- About this exercise -
Retype all of the entries precisely.

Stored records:
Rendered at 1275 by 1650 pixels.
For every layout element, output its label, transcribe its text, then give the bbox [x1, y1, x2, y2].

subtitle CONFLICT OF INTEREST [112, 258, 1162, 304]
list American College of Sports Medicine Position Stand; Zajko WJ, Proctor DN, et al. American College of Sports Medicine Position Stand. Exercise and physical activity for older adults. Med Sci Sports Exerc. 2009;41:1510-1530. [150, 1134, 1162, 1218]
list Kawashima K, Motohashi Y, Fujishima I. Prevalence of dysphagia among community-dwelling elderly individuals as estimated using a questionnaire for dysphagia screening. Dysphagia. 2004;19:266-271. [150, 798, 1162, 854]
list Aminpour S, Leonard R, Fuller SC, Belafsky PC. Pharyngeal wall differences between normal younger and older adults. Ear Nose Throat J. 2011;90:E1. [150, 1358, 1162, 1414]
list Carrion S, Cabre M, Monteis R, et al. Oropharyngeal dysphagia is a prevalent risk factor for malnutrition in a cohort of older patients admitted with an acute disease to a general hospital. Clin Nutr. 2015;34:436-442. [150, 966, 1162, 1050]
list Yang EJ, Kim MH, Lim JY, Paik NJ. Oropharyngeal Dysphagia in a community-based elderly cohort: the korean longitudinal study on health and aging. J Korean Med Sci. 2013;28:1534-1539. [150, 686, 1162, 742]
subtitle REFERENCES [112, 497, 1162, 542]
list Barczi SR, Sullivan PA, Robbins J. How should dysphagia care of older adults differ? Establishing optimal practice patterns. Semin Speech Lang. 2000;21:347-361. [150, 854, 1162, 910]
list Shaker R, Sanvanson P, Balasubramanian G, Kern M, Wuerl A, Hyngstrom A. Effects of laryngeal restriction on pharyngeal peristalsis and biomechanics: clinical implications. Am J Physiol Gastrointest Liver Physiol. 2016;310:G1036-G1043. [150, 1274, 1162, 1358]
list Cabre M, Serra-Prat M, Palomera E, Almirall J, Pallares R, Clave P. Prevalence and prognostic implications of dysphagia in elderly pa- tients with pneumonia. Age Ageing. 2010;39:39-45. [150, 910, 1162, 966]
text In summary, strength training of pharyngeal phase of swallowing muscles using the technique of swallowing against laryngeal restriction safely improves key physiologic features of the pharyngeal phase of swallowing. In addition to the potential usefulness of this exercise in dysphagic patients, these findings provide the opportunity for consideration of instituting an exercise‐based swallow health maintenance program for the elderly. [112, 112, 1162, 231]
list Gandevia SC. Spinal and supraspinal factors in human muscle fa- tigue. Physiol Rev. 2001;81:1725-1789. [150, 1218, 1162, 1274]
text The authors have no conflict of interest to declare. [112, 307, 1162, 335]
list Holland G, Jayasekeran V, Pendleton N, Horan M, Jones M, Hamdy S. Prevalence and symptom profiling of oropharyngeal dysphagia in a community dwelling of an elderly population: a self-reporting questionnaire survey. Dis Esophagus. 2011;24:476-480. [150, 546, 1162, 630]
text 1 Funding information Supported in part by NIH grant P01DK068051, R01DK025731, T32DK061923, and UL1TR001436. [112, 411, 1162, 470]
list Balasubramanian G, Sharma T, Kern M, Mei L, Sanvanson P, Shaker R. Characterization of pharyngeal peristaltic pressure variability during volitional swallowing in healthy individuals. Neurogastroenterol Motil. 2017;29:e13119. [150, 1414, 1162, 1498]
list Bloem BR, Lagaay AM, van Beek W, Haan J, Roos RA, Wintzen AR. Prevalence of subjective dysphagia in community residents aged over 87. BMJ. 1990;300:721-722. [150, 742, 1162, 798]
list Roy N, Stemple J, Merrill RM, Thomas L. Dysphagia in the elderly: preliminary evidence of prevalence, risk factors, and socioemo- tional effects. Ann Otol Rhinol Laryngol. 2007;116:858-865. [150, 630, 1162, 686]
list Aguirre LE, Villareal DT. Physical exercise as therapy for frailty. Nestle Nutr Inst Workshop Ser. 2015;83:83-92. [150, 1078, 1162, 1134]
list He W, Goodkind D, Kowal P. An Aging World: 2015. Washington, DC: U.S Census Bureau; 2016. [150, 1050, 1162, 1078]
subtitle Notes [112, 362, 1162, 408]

- Task response -
Rendered at 1275 by 1650 pixels.
For every layout element, output its label, transcribe its text, then give the bbox [x1, y1, x2, y2].

subtitle CONFLICT OF INTEREST [112, 258, 1162, 304]
list American College of Sports Medicine Position Stand; Zajko WJ, Proctor DN, et al. American College of Sports Medicine Position Stand. Exercise and physical activity for older adults. Med Sci Sports Exerc. 2009;41:1510-1530. [150, 1134, 1162, 1218]
list Kawashima K, Motohashi Y, Fujishima I. Prevalence of dysphagia among community-dwelling elderly individuals as estimated using a questionnaire for dysphagia screening. Dysphagia. 2004;19:266-271. [150, 798, 1162, 854]
list Aminpour S, Leonard R, Fuller SC, Belafsky PC. Pharyngeal wall differences between normal younger and older adults. Ear Nose Throat J. 2011;90:E1. [150, 1358, 1162, 1414]
list Carrion S, Cabre M, Monteis R, et al. Oropharyngeal dysphagia is a prevalent risk factor for malnutrition in a cohort of older patients admitted with an acute disease to a general hospital. Clin Nutr. 2015;34:436-442. [150, 966, 1162, 1050]
list Yang EJ, Kim MH, Lim JY, Paik NJ. Oropharyngeal Dysphagia in a community-based elderly cohort: the korean longitudinal study on health and aging. J Korean Med Sci. 2013;28:1534-1539. [150, 686, 1162, 742]
subtitle REFERENCES [112, 497, 1162, 542]
list Barczi SR, Sullivan PA, Robbins J. How should dysphagia care of older adults differ? Establishing optimal practice patterns. Semin Speech Lang. 2000;21:347-361. [150, 854, 1162, 910]
list Shaker R, Sanvanson P, Balasubramanian G, Kern M, Wuerl A, Hyngstrom A. Effects of laryngeal restriction on pharyngeal peristalsis and biomechanics: clinical implications. Am J Physiol Gastrointest Liver Physiol. 2016;310:G1036-G1043. [150, 1274, 1162, 1358]
list Cabre M, Serra-Prat M, Palomera E, Almirall J, Pallares R, Clave P. Prevalence and prognostic implications of dysphagia in elderly pa- tients with pneumonia. Age Ageing. 2010;39:39-45. [150, 910, 1162, 966]
text In summary, strength training of pharyngeal phase of swallowing muscles using the technique of swallowing against laryngeal restriction safely improves key physiologic features of the pharyngeal phase of swallowing. In addition to the potential usefulness of this exercise in dysphagic patients, these findings provide the opportunity for consideration of instituting an exercise‐based swallow health maintenance program for the elderly. [112, 112, 1162, 231]
list Gandevia SC. Spinal and supraspinal factors in human muscle fa- tigue. Physiol Rev. 2001;81:1725-1789. [150, 1218, 1162, 1274]
text The authors have no conflict of interest to declare. [112, 307, 1162, 335]
list Holland G, Jayasekeran V, Pendleton N, Horan M, Jones M, Hamdy S. Prevalence and symptom profiling of oropharyngeal dysphagia in a community dwelling of an elderly population: a self-reporting questionnaire survey. Dis Esophagus. 2011;24:476-480. [150, 546, 1162, 630]
text 1 Funding information Supported in part by NIH grant P01DK068051, R01DK025731, T32DK061923, and UL1TR001436. [112, 411, 1162, 470]
list Balasubramanian G, Sharma T, Kern M, Mei L, Sanvanson P, Shaker R. Characterization of pharyngeal peristaltic pressure variability during volitional swallowing in healthy individuals. Neurogastroenterol Motil. 2017;29:e13119. [150, 1414, 1162, 1498]
list Bloem BR, Lagaay AM, van Beek W, Haan J, Roos RA, Wintzen AR. Prevalence of subjective dysphagia in community residents aged over 87. BMJ. 1990;300:721-722. [150, 742, 1162, 798]
list Roy N, Stemple J, Merrill RM, Thomas L. Dysphagia in the elderly: preliminary evidence of prevalence, risk factors, and socioemo- tional effects. Ann Otol Rhinol Laryngol. 2007;116:858-865. [150, 630, 1162, 686]
list Aguirre LE, Villareal DT. Physical exercise as therapy for frailty. Nestle Nutr Inst Workshop Ser. 2015;83:83-92. [150, 1078, 1162, 1134]
list He W, Goodkind D, Kowal P. An Aging World: 2015. Washington, DC: U.S Census Bureau; 2016. [150, 1050, 1162, 1078]
subtitle Notes [112, 362, 1162, 408]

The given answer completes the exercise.